Task instructions -
a - In the aquarium plants thread, how many watts per gallon does aquariumfishguy say should let the plants he names prosper?
b - Name every plant that aquariumfishguy recommends in the aquarium plants thread.
c - Repeat the part of the aquarium plants thread starting at "I would say" and ending at "floating in the tank.".

Extract -
# Aquatic Plants for a beginner?



## CARS (Jan 19, 2005)

In all of my previous tanks I always used plastic plants. However, a bigger tank I wanted to try growing real plants. I've got a deep tank, and am running two lights in the hood. We have also opted for a a mix of gravel and fine sand.

Can anyone give me any advice and tips? Everyone I have asked about it seems to think that they are difficult to grow? What are your experinces?

I would like a very green and leafy tank with a small community of tropical fish (as far as the type of fish, I am still undecided, I'd like to get the plants growing first.)

Many thanks!


----------



## (RC) (Jan 18, 2005)

I would say Java Fern would be the way to go. They don't need a lot of light and will grow in just about any water. You can root them, or tie them to anything in the tank. They will also even grow just floating in the tank. 


RC


----------



## aquariumfishguy (Jan 18, 2005)

Do you know the wattage of light you have in your aquarium? Knowing this (and the size of the aquarium) will help us in assisting you with your future plant selections.

Just from the info you have given, I would recommend anything from Cryptocoryne, Java Fern, Anacharis, and even Micro Sword. This is a group of plants that requires low to moderate light. Basically, if you have about 2.5 watts per gallon, the above-mentioned plants should be able to prosper (although you need more than lighting for your plants to grow).

*Pictures of the mentioned plants*

*Cryptocoryne*









*Java Fern*









*Anacharis*









*Micro Sword*


----------



## Damon (Jan 18, 2005)

Data block -
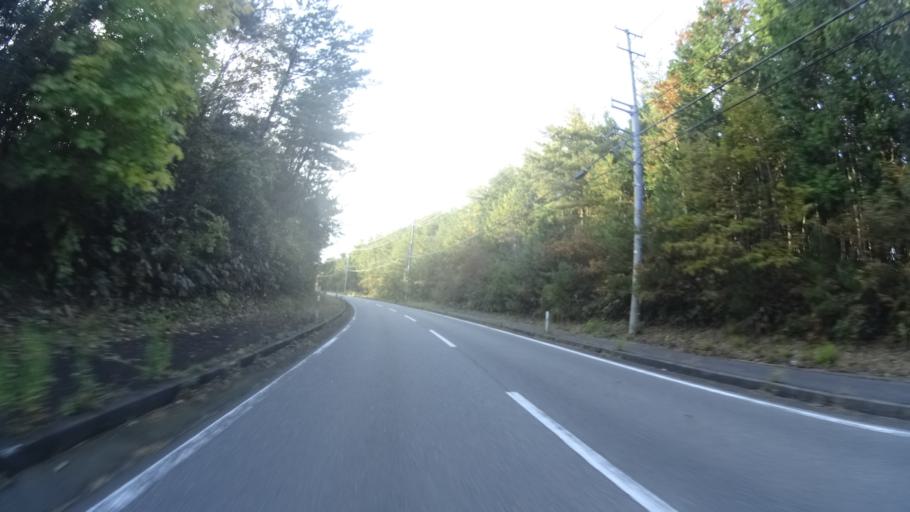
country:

Task-by-task outputs -
a - About 2.5 watts per gallon.

b - Cryptocoryne, Java Fern, Anacharis, Micro Sword

c -
I would say Java Fern would be the way to go. They don't need a lot of light and will grow in just about any water. You can root them, or tie them to anything in the tank. They will also even grow just floating in the tank.